What do you think of when you hear “Han Solo” and “shooting?”
“Han shot first.” Of course.
We might get more epic Han Solo lines in the next few weeks. The Han Solo prequel film is almost here. Of course, the Millennium Falcon didn’t fly smoothly at first. The original directors for “Solo: A Star Wars Story,” Phil Lord and Chris Miller of “The LEGO Movie” fame, got the heave ho mid-production.
Enter Oscar winner Ron Howard. The “Beautiful Mind” auteur not only steered the project home but shared his progress on social media throughout the process.
— Ron Howard (@RealRonHoward) May 5, 2018
Alden Ehrenreich of “Hail, Caesar!” fame plays the swashbuckler first brought to life by Harrison Ford in 1977. Donald Glover takes Billy Dee Williams’ place as a young Lando Calrissian, and Woody Harrelson joins the “Star Wars” universe in a new role.
The father/son team of Jon and Lawrence Kasdan handled the screenwriting chores. And, despite the bad buzz surrounding the directorial switcheroo, “Solo” is projecting to snare $170 million on its opening weekend.
Why? Ford’s character is as iconic as Indiana Jones. How many actors can boast not one but two such figures on their resume?
That means it’s a great time to remember why we care about a Han Solo feature in the first place. Sure, Han helped save the galaxy from Darth Vader’s vise-like grip a long time ago in a galaxy far, far away. It’s also how he did it, with the kind of swagger that makes girls swoon and guys want to say lines just like him.
And speaking of lines … here are 11 Han Solo quotes that cemented his image as a space opera icon.
- “I know.” -- You can’t start any Han Solo retrospective without including his very best two-word sentence. He told Princess Leia that when she confessed her feelings for him as he was about to be frozen in carbonite. How romantic! The line wasn’t in the working script, but Ford came up with it during the production.
- “Boring conversation anyway. Luke, we’re gonna have company!” -- Han can’t bluff his way out of every jam. So he wrapped up this failed Death Star con with a bit of humor.
- “You like me because I’m a scoundrel. There aren’t enough scoundrels in your life.” -- This is flirting, Han Solo style. It worked. Of course.
- “3PO. You tell that slimy piece of worm-ridden filth, he’ll get no such pleasure from us.” -- Sure, Han and friends are about to be eaten by a monster with a lazy digestive system. He refused to show a flicker of fear to his old nemesis, Jabba the Hut.
- “Wonderful girl. Either I’m going to kill her or I’m beginning to like her.” -- Ah, young love!
- “I think my eyes are getting better. Instead of a big dark blur, I see a big bright blur.” -- Pure popcorn movie fun, delivered with panache as Han’s eyesight returns in the nick of time.

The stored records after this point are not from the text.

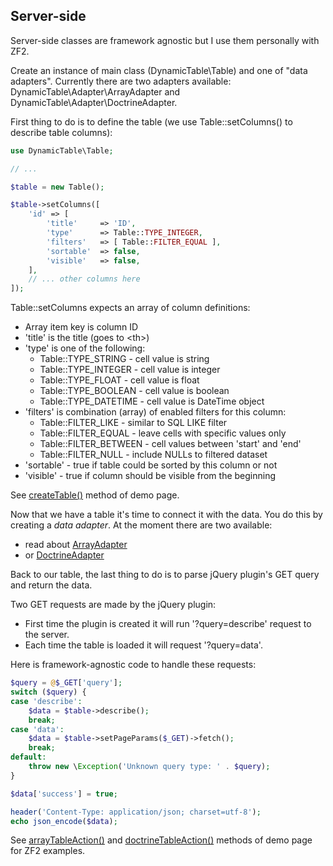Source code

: Server-side
-----------

Server-side classes are framework agnostic but I use them personally with ZF2.

Create an instance of main class (DynamicTable\Table) and one of "data adapters". Currently there are two adapters available: DynamicTable\Adapter\ArrayAdapter and DynamicTable\Adapter\DoctrineAdapter.

First thing to do is to define the table (we use Table::setColumns() to describe table columns):

```php
use DynamicTable\Table;

// ...

$table = new Table();

$table->setColumns([
    'id' => [
        'title'     => 'ID',
        'type'      => Table::TYPE_INTEGER,
        'filters'   => [ Table::FILTER_EQUAL ],
        'sortable'  => false,
        'visible'   => false,
    ],
    // ... other columns here
]);
```

Table::setColumns expects an array of column definitions:
* Array item key is column ID
* 'title' is the title (goes to &lt;th&gt;)
* 'type' is one of the following:
  * Table::TYPE_STRING - cell value is string
  * Table::TYPE_INTEGER - cell value is integer
  * Table::TYPE_FLOAT - cell value is float
  * Table::TYPE_BOOLEAN - cell value is boolean
  * Table::TYPE_DATETIME - cell value is DateTime object
* 'filters' is combination (array) of enabled filters for this column:
  * Table::FILTER_LIKE - similar to SQL LIKE filter
  * Table::FILTER_EQUAL - leave cells with specific values only
  * Table::FILTER_BETWEEN - cell values between 'start' and 'end'
  * Table::FILTER_NULL - include NULLs to filtered dataset
* 'sortable' - true if table could be sorted by this column or not
* 'visible' - true if column should be visible from the beginning

See [createTable()](https://github.com/basarevych/dynamic-table-demo/blob/master/module/Application/src/Application/Controller/IndexController.php#L94) method of demo page.

Now that we have a table it's time to connect it with the data. You do this by creating a *data adapter*. At the moment there are two available:
* read about [ArrayAdapter](docs/array-adapter.md)
* or [DoctrineAdapter](docs/doctrine-adapter.md)

Back to our table, the last thing to do is to parse jQuery plugin's GET query and return the data.

Two GET requests are made by the jQuery plugin:
* First time the plugin is created it will run '?query=describe' request to the server.
* Each time the table is loaded it will request '?query=data'.

Here is framework-agnostic code to handle these requests:

```php
$query = @$_GET['query'];
switch ($query) {
case 'describe':
    $data = $table->describe();
    break;
case 'data':
    $data = $table->setPageParams($_GET)->fetch();
    break;
default:
    throw new \Exception('Unknown query type: ' . $query);
}

$data['success'] = true;

header('Content-Type: application/json; charset=utf-8');
echo json_encode($data);
```

See [arrayTableAction()](https://github.com/basarevych/dynamic-table-demo/blob/master/module/Application/src/Application/Controller/IndexController.php#L67) and [doctrineTableAction()](https://github.com/basarevych/dynamic-table-demo/blob/master/module/Application/src/Application/Controller/IndexController.php#L40) methods of demo page for ZF2 examples.
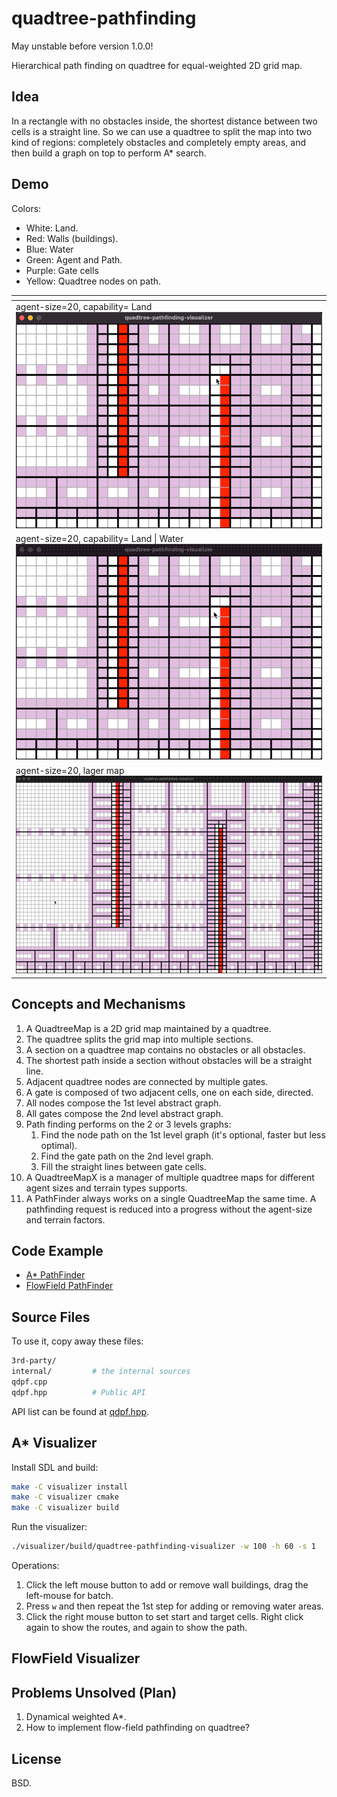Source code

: quadtree-pathfinding
====================

May unstable before version 1.0.0!

Hierarchical path finding on quadtree for equal-weighted 2D grid map.

Idea
----

In a rectangle with no obstacles inside, the shortest distance between two cells is a straight line.
So we can use a quadtree to split the map into two kind of regions: completely obstacles and completely empty areas,
and then build a graph on top to perform A* search.

Demo
----

Colors:

* White: Land.
* Red: Walls (buildings).
* Blue: Water
* Green: Agent and Path.
* Purple: Gate cells
* Yellow: Quadtree nodes on path.

| <!-- -->                                                          |
| ------------------------------------------------------------------|
| agent-size=20, capability= Land  ![](misc/quadtree-pathfinding1.gif)                  |
| agent-size=20, capability= Land \| Water ![](misc/quadtree-pathfinding2.gif)                  |
| agent-size=20, lager map ![](misc/quadtree-pathfinding3.gif)    |


Concepts and Mechanisms
------------------------

1. A QuadtreeMap is a 2D grid map maintained by a quadtree.
2. The quadtree splits the grid map into multiple sections.
3. A section on a quadtree map contains no obstacles or all obstacles.
4. The shortest path inside a section without obstacles will be a straight line.
5. Adjacent quadtree nodes are connected by multiple gates.
6. A gate is composed of two adjacent cells, one on each side, directed.
7. All nodes compose the 1st level abstract graph.
8. All gates compose the 2nd level abstract graph.
9. Path finding performs on the 2 or 3 levels graphs:
   1. Find the node path on the 1st level graph (it's optional, faster but less optimal).
   2. Find the gate path on the 2nd level graph.
   3. Fill the straight lines between gate cells.
10. A QuadtreeMapX is a manager of multiple quadtree maps for different agent sizes and terrain
    types supports.
11. A PathFinder always works on a single QuadtreeMap the same time. A pathfinding request is
    reduced into a progress without the agent-size and terrain factors.

Code Example
------------

- [A* PathFinder](examples/astar)
- [FlowField PathFinder](examples/flowfield)

Source Files
------------

To use it, copy away these files:

```bash
3rd-party/
internal/         # the internal sources
qdpf.cpp
qdpf.hpp          # Public API
```

API list can be found at [qdpf.hpp](qdpf.hpp).

A* Visualizer
-------------

Install SDL and build:

```bash
make -C visualizer install
make -C visualizer cmake
make -C visualizer build
```

Run the visualizer:

```bash
./visualizer/build/quadtree-pathfinding-visualizer -w 100 -h 60 -s 1
```

Operations:

1. Click the left mouse button to add or remove wall buildings, drag the left-mouse for batch.
2. Press `w` and then repeat the 1st step for adding or removing water areas.
3. Click the right mouse button to set start and target cells.
   Right click again to show the routes, and again to show the path.

FlowField Visualizer
--------------------

Problems Unsolved (Plan)
------------------------

1. Dynamical weighted A*.
2. How to implement flow-field pathfinding on quadtree?


License
-------

BSD.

- “Listen, big deal. You got another problem. Women always figure out the truth. Always.” -- Han Solo isn’t a kid anymore in “The Force Awakens.” He’s learned a thing or two about human relationships over the years.
- “Hokey religions and ancient weapons are no match for a good blaster at your side, kid.” -- It’s the Zen of Han Solo. And he couldn’t realize how wrong that wisdom would prove.
- “What good is a reward if you ain’t around to use it? Besides, attacking that battle station is not my idea of courage. It’s more like, suicide.” -- He’s the ultimate reluctant hero. The line makes his eventual return (spoiler alert) even better.
- “No! Stop, Chewie, stop! Chewie! Chewie this won’t help me! Hey! Save your strength. There’ll be another time. The Princess. You have to take care of her. You hear me?” -- The best heroes know when to fight and when to take a knee.
- “I used to wonder about that myself. Thought it was a bunch of mumbo-jumbo. A magical power holding together good and evil, the dark side and the light. Crazy thing is… it’s true. The Force. The Jedi… All of it… It’s all true.” -- An older, wiser Han speaks the truth to the “Star Wars” franchise’s new kids on the block, Finn and Ren. And it’s chilling because we know he’s right.